As someone with deep-seated solar-industry experience, I could hear the sighs of relief in the solar industry when the investment tax credit (ITC) extension passed the U.S. Congress on Dec. 13. The battle had been long, the outcome in doubt and the lobbying efforts Herculean. Given the odds stacked against the industry, the passage was nothing short of extraordinary.
The victory showed that the industry is a political force when united behind a cause. And companies throughout the industry deservedly took a victory lap…or two.
But the battle for the long-term survival of the solar industry is far from over (net metering battles, SunEdison’s fall to name a few), and companies that rest on the laurels of 2015’s success could face rude awakenings as the ITC steps down in the future.
Now is the time to press home the advantage, to etch solar power’s place in the minds of business owners, municipal government and consumers as inevitable and far preferable to other energy sources. That’s why it’s so important to have a strong marketing and public relations program in place to position your organization well for the near-term and beyond.
A Blog Is Essential
Blogging isn’t just for shut-ins living in their parents’ basements anymore. In fact, having a blog has become an essential part of any search-engine optimization strategy. The more content you have on your website (peppered with properly chosen keywords), the more traffic will be driven to your website, giving you opportunities to capture new customers and bind existing clients closer to your brand.
Three key components that make a blog successful are:
- Consistency—You should always post on the same day around the same time so frequent visitors know when to expect your content.
- Variety—A blog is not the place to sell your services. A blog should focus on general-interest issues concerning the solar industry. Write about policy, financing and the basics of solar, and maybe even mix in the occasional post about your favorite sports team. The point is this: If all you’re doing is marketing your company, readers will get bored and not return—and that’s no way to build a following.
- Brevity—If your post is more than 600 words, it’s too long. We live in an instant-gratification, time-crunched society, and people don’t have time to read dissertation-length posts. A short post is a good post, and the shorter it is, the better traffic you’ll get.
There are also tricks of the trade when it comes to structuring the posts themselves, and structuring blog posts is an art that needs to be practiced.
Sing About Your Success
If you don’t tell the stories of your own successful projects, no one else will—so create a series of case studies on the projects of which you are most proud and feature them on your website. Make sure you pitch them to trade publications, local newspapers and other outside media sources.
But be careful. Case studies that sound like sales pitches won’t get published and turn off potential new clients. The best case study format is:
You should also limit mentions of your company to two to avoid the sales-pitch trap. And, involve the customer to help you tell the story. Quote them or include highlights important to their particular project. Don’t underestimate the importance of third-party validation. And don’t write the pieces yourselves. There are plenty of great content writers out there who would be willing to develop these pieces for you. If an outsider tells the story for you, the more unbiased it looks to potential customers and increases their confidence that you will have their best interests at heart instead of your own.
Become A Thought-Leader
You know you have great ideas about how to move the industry forward. Your team knows you have those ideas. But how do you ensure the people who really need to hear these ideas—a wider industry audience than you may have access to—can be exposed to them?

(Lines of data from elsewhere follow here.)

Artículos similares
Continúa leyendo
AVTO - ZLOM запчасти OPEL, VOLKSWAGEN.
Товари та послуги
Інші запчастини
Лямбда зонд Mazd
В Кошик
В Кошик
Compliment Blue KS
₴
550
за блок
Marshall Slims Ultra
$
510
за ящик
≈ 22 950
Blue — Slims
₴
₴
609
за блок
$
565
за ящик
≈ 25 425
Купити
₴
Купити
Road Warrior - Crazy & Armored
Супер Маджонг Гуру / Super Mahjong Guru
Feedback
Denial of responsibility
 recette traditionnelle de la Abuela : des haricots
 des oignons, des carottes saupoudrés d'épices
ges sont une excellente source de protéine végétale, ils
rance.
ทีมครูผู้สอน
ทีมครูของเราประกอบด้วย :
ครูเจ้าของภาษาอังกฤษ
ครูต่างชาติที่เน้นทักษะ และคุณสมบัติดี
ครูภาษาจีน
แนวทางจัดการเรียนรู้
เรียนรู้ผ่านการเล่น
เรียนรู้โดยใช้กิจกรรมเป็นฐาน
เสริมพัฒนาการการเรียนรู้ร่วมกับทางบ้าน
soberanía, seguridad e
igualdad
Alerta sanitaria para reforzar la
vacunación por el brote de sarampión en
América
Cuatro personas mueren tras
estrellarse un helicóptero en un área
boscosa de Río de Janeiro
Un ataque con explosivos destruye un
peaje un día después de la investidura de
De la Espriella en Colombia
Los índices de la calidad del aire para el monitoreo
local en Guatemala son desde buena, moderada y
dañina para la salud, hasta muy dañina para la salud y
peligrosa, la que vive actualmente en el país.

The answer? Write. Pick a topic you’re passionate about and write a blog or a column. Pitch it to trade publications. Force people to hear you by being a thoughtful, persuasive and perhaps controversial opinion-leader. And don’t be afraid of criticism—all great leaders have been challenged on their ideas, and you’ll be no different. It’s okay; it creates dialogue and relationships. The more you position yourself, the more the industry will recognize your thought leadership and revere you as an innovative, interesting leader.
Complacency Is Not An Option
The victory the solar industry experienced in December was phenomenal. It was unexpected, but very welcome. And it brought stability to an industry that sorely needed it.
But that stability offers the industry a golden opportunity to place itself in the public consciousness as a logical and better alternative to traditional fossil fuels. The only realistic way to do that is through a coordinated marketing and PR campaign using all the tools at your disposal, including blogs, case studies, news releases, social media and contributed thought-leadership articles.
Seize the day with effective marketing and PR, and you’ll be another solar success story about which we all can brag.